Morning. I'm going to post my findings as a solution, because I feel it helps to keep the initial symptoms I experienced separate from my final analysis.

So. Navigate to your web page using your browser, and turn developer tools on. Click the network tab, select your main page, and scroll down to Response headers. Find the Server item. Mine says nginx. Yours might say apache or iis. The thing is though, I'm definitely using apache. It's a LAMP stack.

We bought a basic lamp from an isp, and didn't really tweak it in any way. The isp themselves set it up in the following way. When the server receives a web request, it is handled by nginx. nginx is better at handling malicious attacks than apache, so it filters the incoming requests. Any valid requests are then passed to apache, in my case php then generates some html and apache passes this html back to nginx. nginx then serves it to the client browser. All good, and I think it's just apache.

The following is conjecture. I set up apache compression, and I assume I did it correctly. The compressed html was sent to nginx, which presumably uncompressed it. Then, because I had no compression set in nginx, the uncompressed html was then served to the client browser. So I added extra overhead with no benefit whatsoever.

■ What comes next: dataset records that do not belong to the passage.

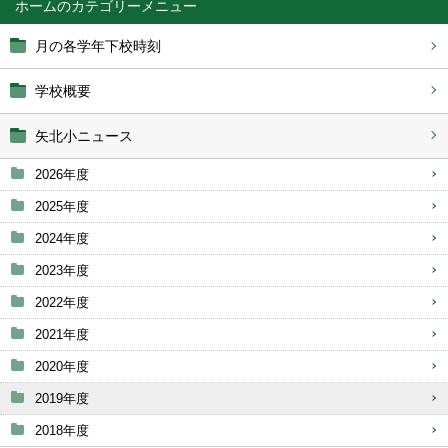
ホーム
月の各学年下校時刻
学校概要
矢北小ニュース
2026年度
2025年度
2024年度
2023年度
2022年度
2021年度
2020年度
2019年度
2018年度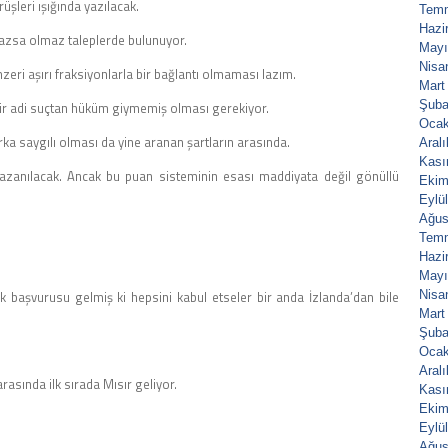
üşleri ışığında yazılacak.
Tem
Hazi
azsa olmaz taleplerde bulunuyor.
Mayı
Nisa
ri aşırı fraksiyonlarla bir bağlantı olmaması lazım.
Mart
Şuba
bir adi suçtan hüküm giymemiş olması gerekiyor.
Ocak
ka saygılı olması da yine aranan şartların arasında.
Aral
Kası
kazanılacak. Ancak bu puan sisteminin esası maddiyata değil gönüllü
Ekim
Eylü
Ağus
Tem
Hazi
Mayı
k başvurusu gelmiş ki hepsini kabul etseler bir anda İzlanda’dan bile
Nisa
Mart
Şuba
Ocak
Aral
rasında ilk sırada Mısır geliyor.
Kası
Ekim
Eylü
Ağus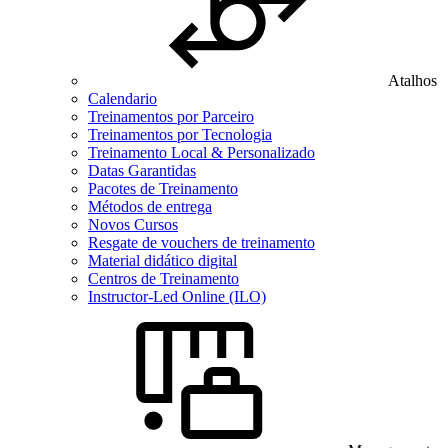
Atalhos
Calendario
Treinamentos por Parceiro
Treinamentos por Tecnologia
Treinamento Local & Personalizado
Datas Garantidas
Pacotes de Treinamento
Métodos de entrega
Novos Cursos
Resgate de vouchers de treinamento
Material didático digital
Centros de Treinamento
Instructor-Led Online (ILO)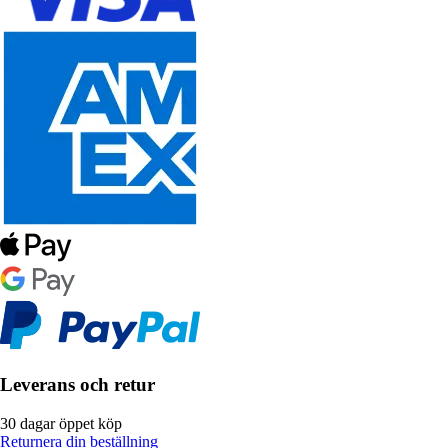
Leverans och retur
30 dagar öppet köp
Returnera din beställning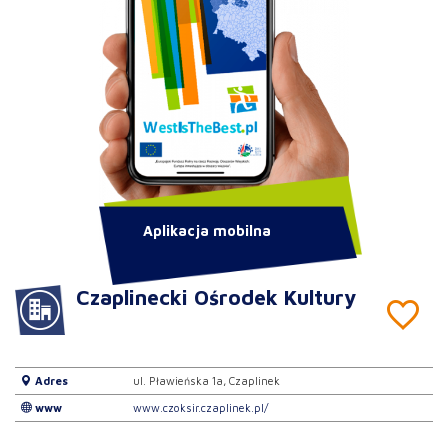
Aplikacja mobilna
Czaplinecki Ośrodek Kultury
Adres
ul. Pławieńska 1a, Czaplinek
www
www.czoksir.czaplinek.pl/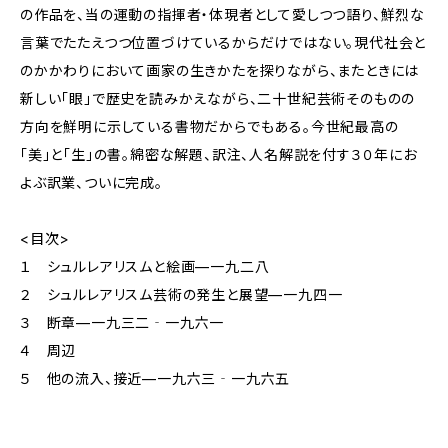
の作品を、当の運動の指揮者・体現者として愛しつつ語り、鮮烈な
言葉でたたえつつ位置づけているからだけではない。現代社会と
のかかわりにおいて画家の生きかたを探りながら、またときには
新しい「眼」で歴史を読みかえながら、二十世紀芸術そのものの
方向を鮮明に示している書物だからでもある。今世紀最高の
「美」と「生」の書。綿密な解題、訳注、人名解説を付す３０年にお
よぶ訳業、ついに完成。
<目次>
１ シュルレアリスムと絵画—一九二八
２ シュルレアリスム芸術の発生と展望—一九四一
３ 断章—一九三二‐一九六一
４ 周辺
５ 他の流入、接近—一九六三‐一九六五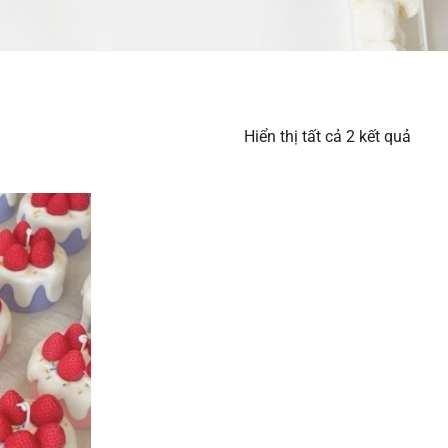
Hiển thị tất cả 2 kết quả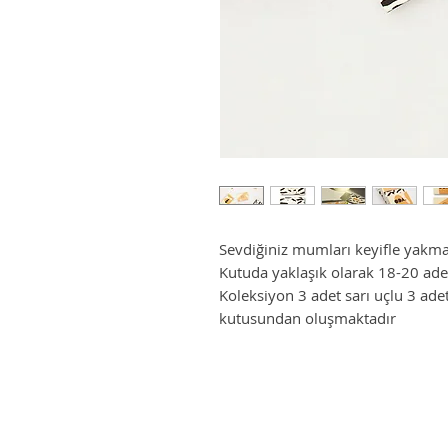
Sevdiğiniz mumları keyifle yakma
Kutuda yaklaşık olarak 18-20 ade
Koleksiyon 3 adet sarı uçlu 3 adet
kutusundan oluşmaktadır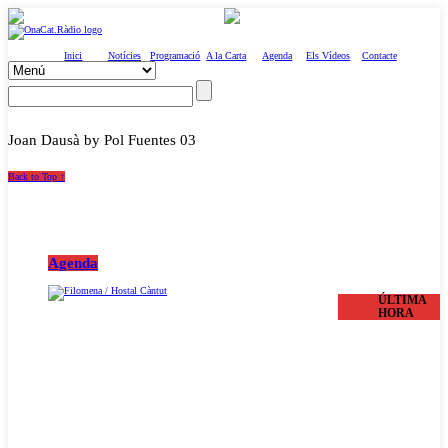
Inici
Notícies
Programació
A la Carta
Agenda
Els Vídeos
Contacte
Joan Dausà by Pol Fuentes 03
Back to Top ↑
Agenda
ÚLTIMA
HORA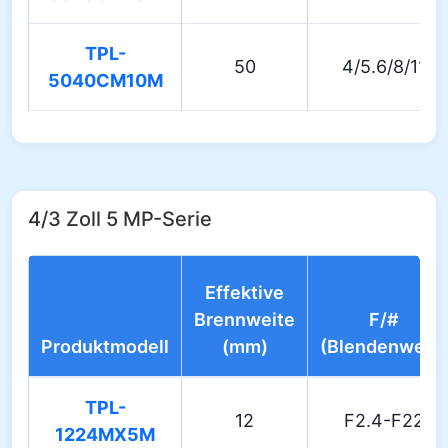
TPL-
50
4/5.6/8/11
5040CM10M
4/3 Zoll 5 MP-Serie
Effektive
Brennweite
F/#
Produktmodell
(mm)
(Blendenwert)
TPL-
12
F2.4-F22
1224MX5M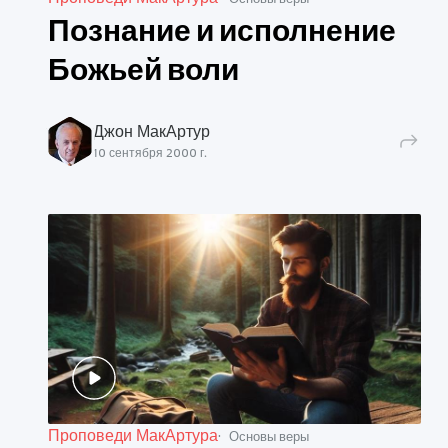
Познание и исполнение
Божьей воли
Джон МакАртур
10 сентября 2000 г.
Проповеди МакАртура
Основы веры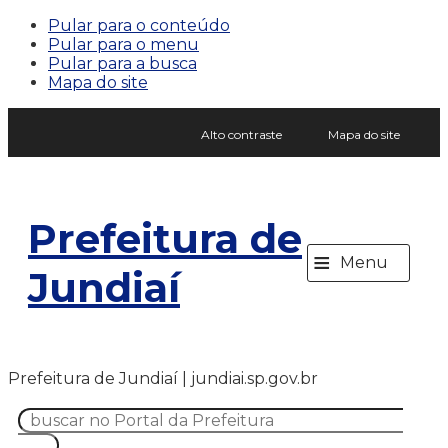
Pular para o conteúdo
Pular para o menu
Pular para a busca
Mapa do site
Alto contraste
Mapa do site
Prefeitura de
≡
Menu
Jundiaí
Prefeitura de Jundiaí | jundiai.sp.gov.br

Eventually I noticed that my webserver logging was occurring under /var/log/nginx rather than /var/log/apache2. I set up nginx compression as follows:

Create a text file called /etc/nginx/conf.d/compress.conf (any file named *.conf is ok).
My file contained the following, but I really don't know if these are the optimum settings:

##
# `gzip` Settings
#
#
gzip on;
gzip_vary on;
gzip_proxied any;
gzip_comp_level 6;
gzip_buffers 16 8k;
gzip_http_version 1.1;
gzip_min_length 256;
gzip_types
  application/atom+xml
  application/geo+json
  application/javascript
  application/x-javascript
  application/json
  application/ld+json
  application/manifest+json
  application/rdf+xml
  application/rss+xml
  application/xhtml+xml
  application/xml
  font/eot
  font/otf
  font/ttf
  image/svg+xml
  text/css
  text/javascript
  text/plain
  text/xml;


Using the same test as before, the server now sent 432 packets of 1514 bytes each over 2.5 seconds, while my machine replied to each with a packet of 54 bytes. This totals around 639kb down and 23kb returned. Not as fast as I'd hoped, but I think my clients might see a more significant improvement.